Nathalie Mba Bikoro, artiste
Le fait que le marché international ne nous ignore plus ne veut pas dire que nous sommes la dernière tendance. A mon avis, l’intérêt actuel des médias peut être attribué à deux évolutions différentes mais néanmoins associées. D’une part, les luttes fondamentales menées par Okwui Enwezor et d’autres collègues il y a environ quinze ans ont en majorité enfin atteint leur objectif. Pour parler franchement, un public informé sait maintenant que les adjectifs contemporain et africain ne s’excluent pas mutuellement. D’autre part, environ une douzaine d’artistes individuels ont réussi seuls à se faire un nom. Pourtant, le succès de Julie Mehretu, Meschac Gaba, Wangechi Mutu, Nicholas Hlobo, El Anatsui et William Kentridge – tant auprès des critiques que sur le marché – ne reflète pas nécessairement la croissance de cette catégorie dans son ensemble. Je me méfie des intentions de toute personne prétendant le contraire… Nous ne voulons pas suivre les traces de la Chine.

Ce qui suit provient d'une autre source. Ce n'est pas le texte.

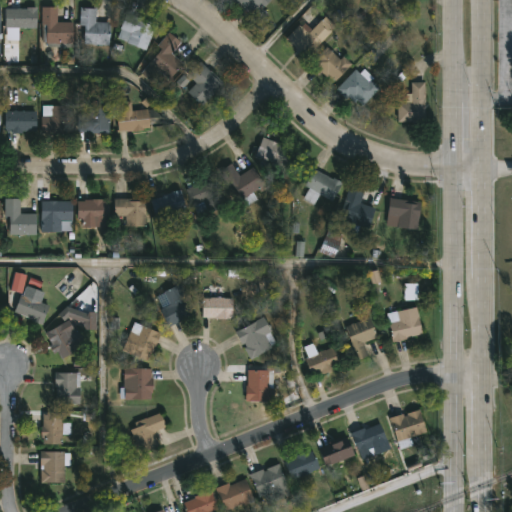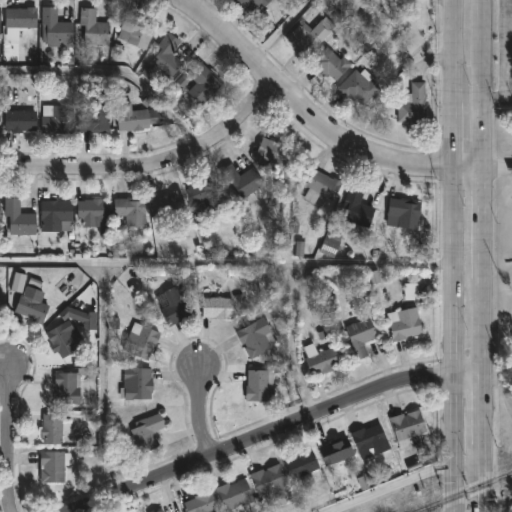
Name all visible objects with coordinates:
building: (250, 6)
building: (251, 6)
building: (20, 19)
building: (22, 20)
building: (0, 22)
building: (93, 28)
building: (55, 29)
building: (94, 29)
building: (55, 30)
building: (136, 31)
road: (285, 31)
building: (136, 32)
building: (309, 37)
building: (311, 37)
road: (508, 48)
building: (163, 59)
building: (164, 61)
building: (331, 64)
building: (332, 65)
road: (116, 75)
building: (203, 83)
building: (203, 84)
building: (358, 86)
building: (358, 89)
road: (497, 97)
building: (413, 104)
building: (414, 106)
road: (307, 109)
building: (94, 118)
building: (94, 118)
building: (135, 119)
building: (58, 120)
building: (133, 120)
building: (20, 121)
building: (55, 121)
building: (0, 122)
building: (21, 122)
building: (272, 152)
building: (274, 153)
road: (151, 165)
road: (497, 165)
road: (468, 166)
building: (241, 182)
building: (242, 182)
building: (321, 186)
building: (322, 187)
building: (206, 197)
building: (206, 198)
building: (169, 204)
building: (168, 205)
building: (355, 209)
building: (357, 209)
building: (131, 211)
building: (131, 212)
building: (94, 213)
building: (403, 213)
building: (93, 214)
building: (56, 215)
building: (56, 215)
building: (404, 215)
building: (18, 217)
building: (19, 220)
building: (330, 242)
road: (452, 255)
road: (482, 256)
road: (218, 265)
road: (368, 266)
building: (411, 293)
building: (174, 304)
building: (176, 305)
building: (217, 307)
building: (218, 307)
building: (30, 308)
building: (1, 310)
building: (32, 310)
building: (0, 311)
building: (80, 316)
building: (404, 323)
building: (405, 325)
building: (70, 333)
building: (256, 336)
building: (360, 337)
building: (63, 338)
building: (256, 339)
building: (140, 340)
building: (359, 340)
building: (142, 342)
building: (318, 361)
building: (324, 362)
road: (468, 369)
road: (103, 382)
building: (137, 383)
building: (259, 385)
building: (67, 386)
road: (203, 411)
building: (407, 427)
building: (54, 428)
building: (147, 431)
road: (262, 432)
road: (8, 438)
building: (341, 438)
building: (369, 440)
building: (335, 450)
building: (301, 464)
building: (53, 465)
building: (270, 483)
road: (388, 485)
railway: (462, 492)
building: (234, 494)
building: (200, 502)
building: (159, 510)
building: (160, 510)
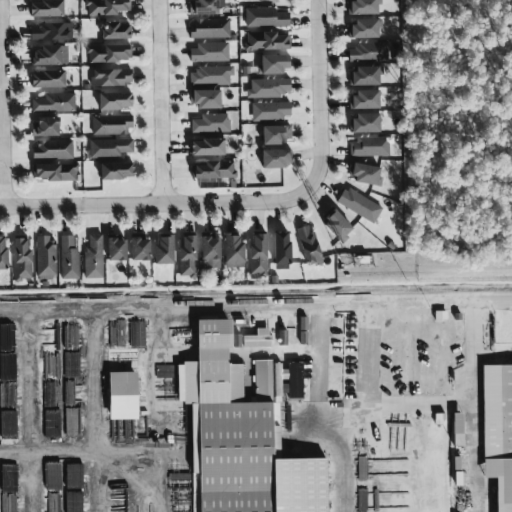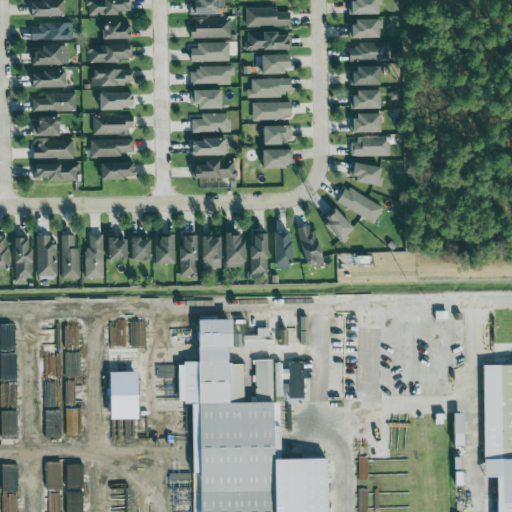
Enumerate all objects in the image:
building: (108, 7)
building: (206, 7)
building: (365, 7)
building: (48, 8)
building: (269, 18)
building: (212, 29)
building: (367, 29)
building: (118, 31)
building: (52, 32)
building: (268, 41)
building: (370, 52)
building: (211, 53)
building: (109, 54)
building: (51, 56)
building: (278, 64)
building: (212, 76)
building: (368, 76)
building: (112, 78)
building: (51, 80)
road: (320, 83)
building: (271, 88)
building: (209, 99)
building: (368, 100)
building: (118, 101)
building: (55, 103)
road: (160, 103)
building: (271, 112)
road: (1, 123)
building: (212, 124)
building: (368, 124)
building: (112, 125)
building: (47, 127)
building: (277, 136)
building: (370, 147)
building: (111, 148)
building: (211, 148)
building: (54, 150)
building: (279, 159)
building: (215, 170)
building: (120, 171)
building: (56, 172)
building: (368, 174)
road: (169, 205)
building: (361, 205)
building: (340, 224)
building: (284, 248)
building: (119, 250)
building: (142, 250)
building: (167, 251)
building: (236, 251)
building: (213, 252)
building: (5, 253)
building: (189, 254)
building: (260, 255)
building: (47, 257)
building: (70, 258)
building: (95, 258)
building: (24, 259)
road: (256, 304)
building: (289, 336)
building: (53, 338)
road: (321, 348)
building: (265, 379)
road: (419, 402)
building: (126, 404)
building: (461, 430)
building: (500, 430)
building: (54, 431)
building: (244, 438)
building: (75, 475)
building: (54, 477)
building: (75, 502)
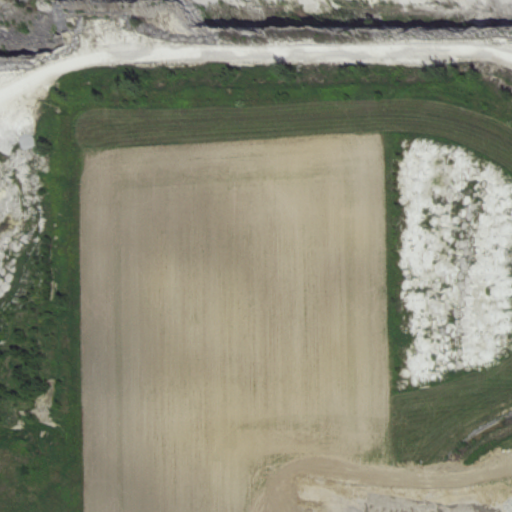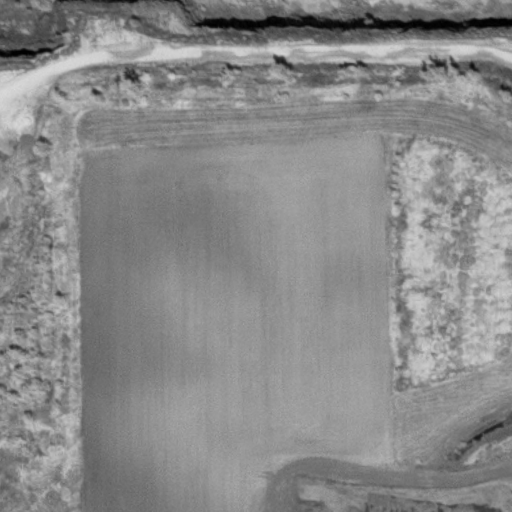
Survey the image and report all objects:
quarry: (252, 252)
quarry: (480, 481)
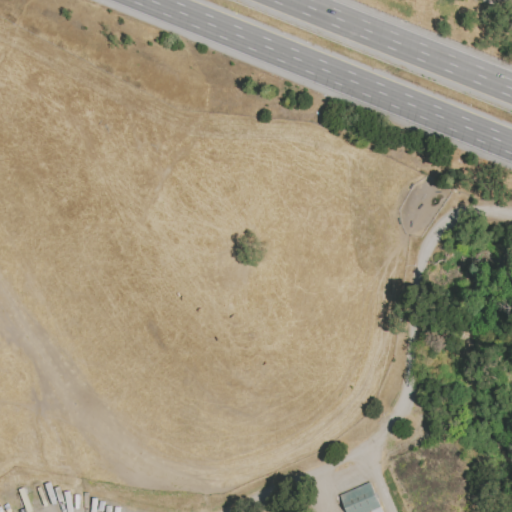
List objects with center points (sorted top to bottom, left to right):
road: (399, 44)
road: (329, 72)
road: (408, 382)
road: (326, 490)
building: (359, 499)
building: (361, 500)
road: (340, 512)
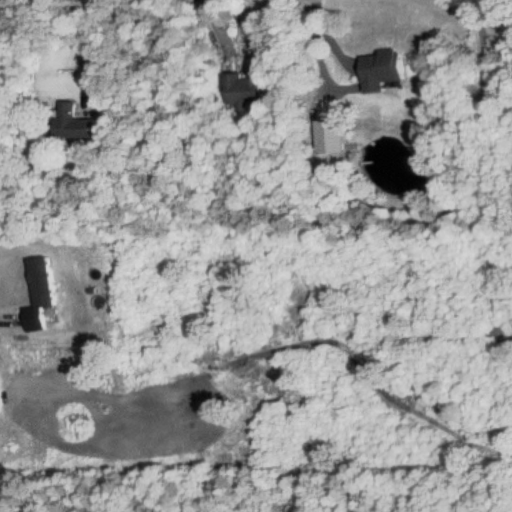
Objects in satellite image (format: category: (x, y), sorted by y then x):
road: (472, 15)
road: (73, 40)
road: (316, 56)
building: (380, 71)
building: (241, 91)
road: (486, 92)
building: (74, 124)
building: (328, 136)
building: (40, 293)
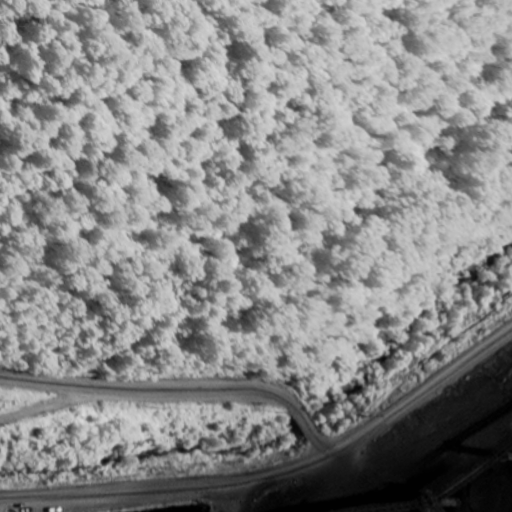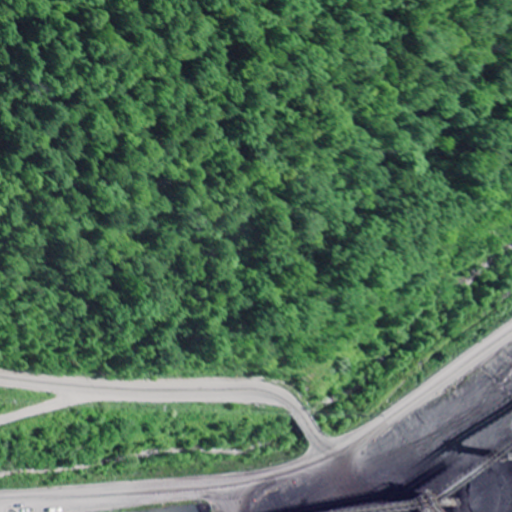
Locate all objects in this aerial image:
road: (314, 464)
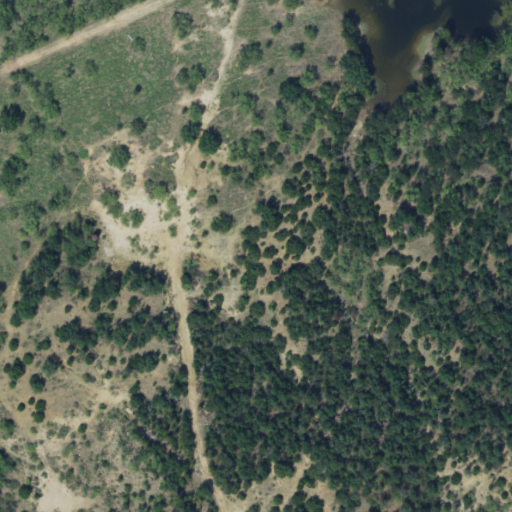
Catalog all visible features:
road: (193, 255)
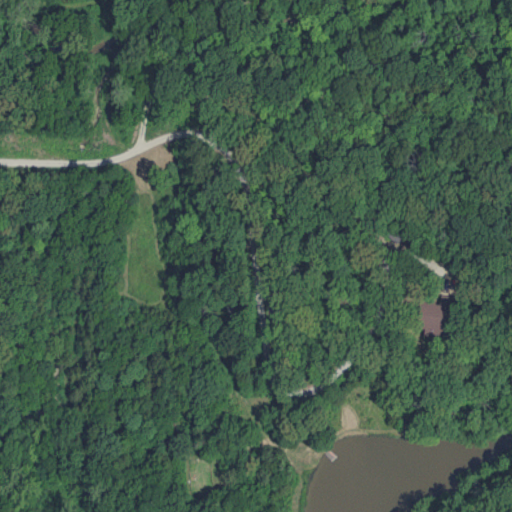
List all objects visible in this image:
road: (252, 275)
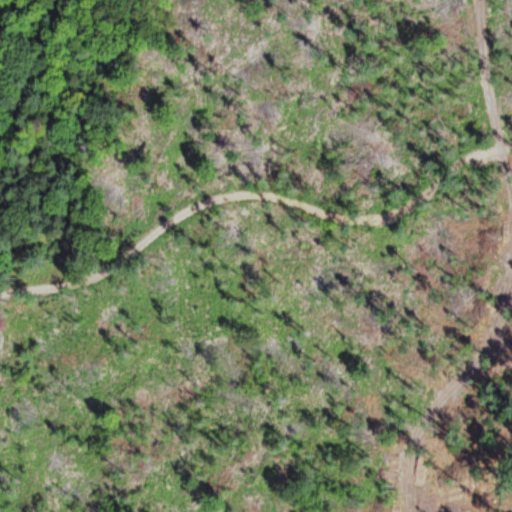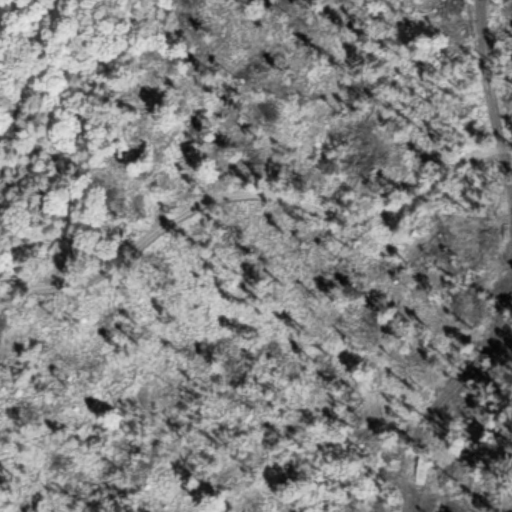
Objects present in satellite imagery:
road: (254, 196)
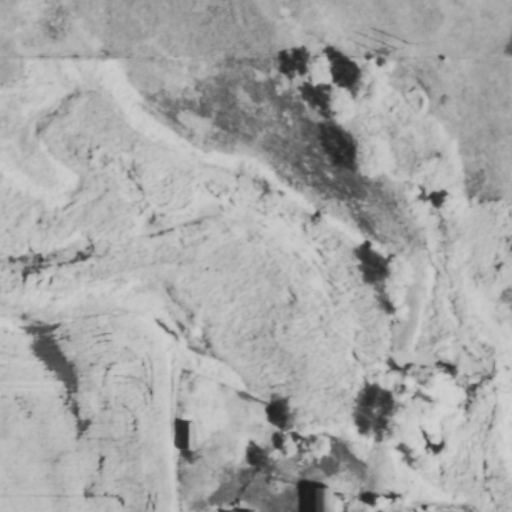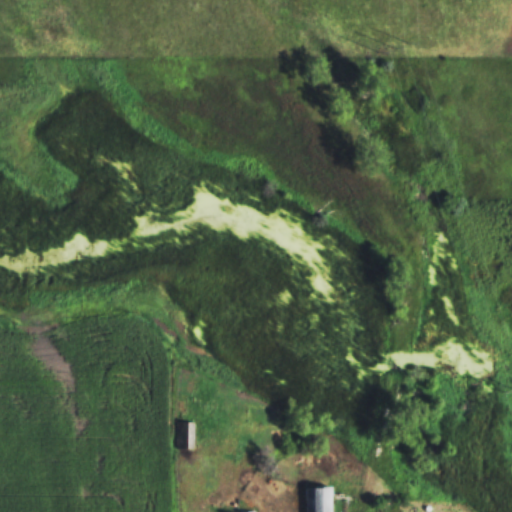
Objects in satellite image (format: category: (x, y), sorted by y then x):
power tower: (391, 47)
power tower: (504, 390)
building: (182, 435)
building: (319, 500)
building: (242, 511)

Joost Bosland, Stevenson, au Cap
La recrudescence de l’intérêt pour l’art africain du continent et de la diaspora mérite d’être saluée pour deux raisons à mon avis. Premièrement, même si des progrès ont été réalisés en général au niveau social, les gens de couleur luttent encore pour obtenir la reconnaissance qui leur est due quand ils agissent au niveau international. Quand je prends un café dans le Starbucks du coin, les gens blancs s’accrochent à leur porte-monnaie de manière injustifiée, de crainte que j’aie les mains baladeuses. Ces petits événements quotidiens se traduisent en grandes actions quand des artistes noirs sont choisis pour faire une exposition dans un musée. Par conséquent, je me réjouis de cette reconnaissance tardive d’artistes (politiques) noirs lors de grands événements, en particulier parce qu’elle contribue à faire un petit pas vers un monde avec moins de préjugés. Deuxièmement, je salue ces actions tardives parce qu’elles permettent à des artistes tels que Zanele Muholi de bénéficier d’une reconnaissance internationale. Des artistes qui nous mettent au défi de nous observer nous-mêmes avec un regard critique. Pendant très longtemps, nous avons fait de la sexualité noire un sujet tabou, à éviter. Muholi nous met au défi de commencer à parler de ce qui nous satisfait sur le plan sexuel ; un énorme pas en avant au niveau politique.